The people who served in the ancient corvee service were only provided with rice + soy sauce beef + roast chicken + cumin mutton + braised pork. Will they resist?
The historical record strongly suggests that such a provisioning regimen, while seemingly substantial, would almost certainly provoke resistance over time, not due to the variety of proteins offered, but because of its profound nutritional inadequacy and symbolic disregard for basic human needs. A diet consisting solely of meat and rice, entirely devoid of fruits, vegetables, and any source of dietary fiber or essential vitamins like C, would lead to severe health consequences, including scurvy, constipation, and other deficiency diseases. The inclusion of multiple seasoned meats—soy sauce beef, roast chicken, cumin mutton, braised pork—does not constitute balanced sustenance; it represents a monotonous and physiologically damaging menu. For laborers engaged in the intense physical toil characteristic of corvée service, such as constructing fortifications or canals, this diet would rapidly degrade their health, energy, and ability to work, creating a direct, visceral incentive to resist. The menu’s composition indicates a provisioning system focused on cheap, non-perishable calories and perhaps a superficial appearance of generosity with meat, while utterly neglecting the biological requirements of the workforce.
Resistance would manifest through both covert non-compliance and overt rebellion, driven by the immediate physical distress and the clear evidence of systemic neglect. Covert resistance would include slowdowns, sabotage of projects, feigned illness, and desertion, as individuals sought to conserve their failing energy or escape the system altogether. Overt, collective action would become likely as health deteriorated universally among the conscripted population, creating a shared grievance that could override the risks of organized protest. The specific lack of any fresh produce would be a tangible, daily point of collective anger; workers would understand that their ailments were caused by the state’s provisions, making the authority directly responsible for their suffering. This is not a case of simple scarcity, but of a deliberately skewed allocation that reveals a deep institutional indifference to their survival beyond their immediate utility as muscle power.

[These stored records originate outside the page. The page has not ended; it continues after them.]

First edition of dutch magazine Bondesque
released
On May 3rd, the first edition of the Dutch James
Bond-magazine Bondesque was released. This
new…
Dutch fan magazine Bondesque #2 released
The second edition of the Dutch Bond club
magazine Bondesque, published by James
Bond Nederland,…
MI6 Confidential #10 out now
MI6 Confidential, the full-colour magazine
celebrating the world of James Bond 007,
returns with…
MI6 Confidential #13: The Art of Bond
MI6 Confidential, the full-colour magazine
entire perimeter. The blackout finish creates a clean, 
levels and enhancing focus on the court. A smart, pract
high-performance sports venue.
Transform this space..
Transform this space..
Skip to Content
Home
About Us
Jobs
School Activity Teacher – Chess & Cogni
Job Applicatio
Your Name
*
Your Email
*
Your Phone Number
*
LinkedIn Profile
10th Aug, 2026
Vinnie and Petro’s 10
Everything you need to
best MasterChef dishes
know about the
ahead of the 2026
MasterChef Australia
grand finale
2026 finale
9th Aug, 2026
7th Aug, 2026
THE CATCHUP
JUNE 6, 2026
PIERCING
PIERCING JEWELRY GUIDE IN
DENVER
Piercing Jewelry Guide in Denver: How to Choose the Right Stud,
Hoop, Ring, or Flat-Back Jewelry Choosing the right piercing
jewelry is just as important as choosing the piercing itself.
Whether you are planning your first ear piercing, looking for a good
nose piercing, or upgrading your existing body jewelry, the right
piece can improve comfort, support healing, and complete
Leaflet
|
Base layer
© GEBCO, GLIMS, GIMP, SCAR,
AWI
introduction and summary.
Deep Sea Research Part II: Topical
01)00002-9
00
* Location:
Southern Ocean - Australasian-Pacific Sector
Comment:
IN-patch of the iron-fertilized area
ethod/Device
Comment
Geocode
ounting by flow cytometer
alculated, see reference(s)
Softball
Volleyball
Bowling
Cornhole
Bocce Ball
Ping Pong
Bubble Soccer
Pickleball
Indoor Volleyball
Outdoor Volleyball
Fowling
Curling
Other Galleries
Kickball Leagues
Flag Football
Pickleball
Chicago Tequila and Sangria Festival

The political and symbolic dimensions of this provisioning are equally potent. In many ancient contexts, the quality and variety of state-provided food were a direct reflection of the subject’s worth in the eyes of the ruler. A diet so blatantly unbalanced, despite its protein content, would be perceived as a profound insult, signaling that the laborers were viewed as mere beasts of burden, not as human subjects deserving of even minimal care. The menu could be interpreted as a cynical attempt to project an image of lavish provision—meat every day—to outsiders or superiors, while the grim reality for the workers would foster a deep-seated resentment. This resentment would erode any lingering sense of obligation or loyalty to the authority imposing the service.
Ultimately, the stability of any corvée system depended on a precarious balance between extraction and subsistence. This particular provisioning model catastrophically undermines that balance by actively destroying the labor force’s health, thereby threatening the very projects the labor was intended to complete. The authorities would likely face a vicious cycle: declining productivity due to malnutrition would demand even harsher coercion to meet goals, which in turn would fuel greater resistance. The provision of such a diet is therefore a recipe for institutional failure, guaranteeing resistance not as a possibility, but as an inevitable physiological and political outcome. The specific menu is a diagnostic of administrative failure, where a focus on short-term cost or a misguided notion of sufficiency overlooks the fundamental biological realities of maintaining a coerced labor force.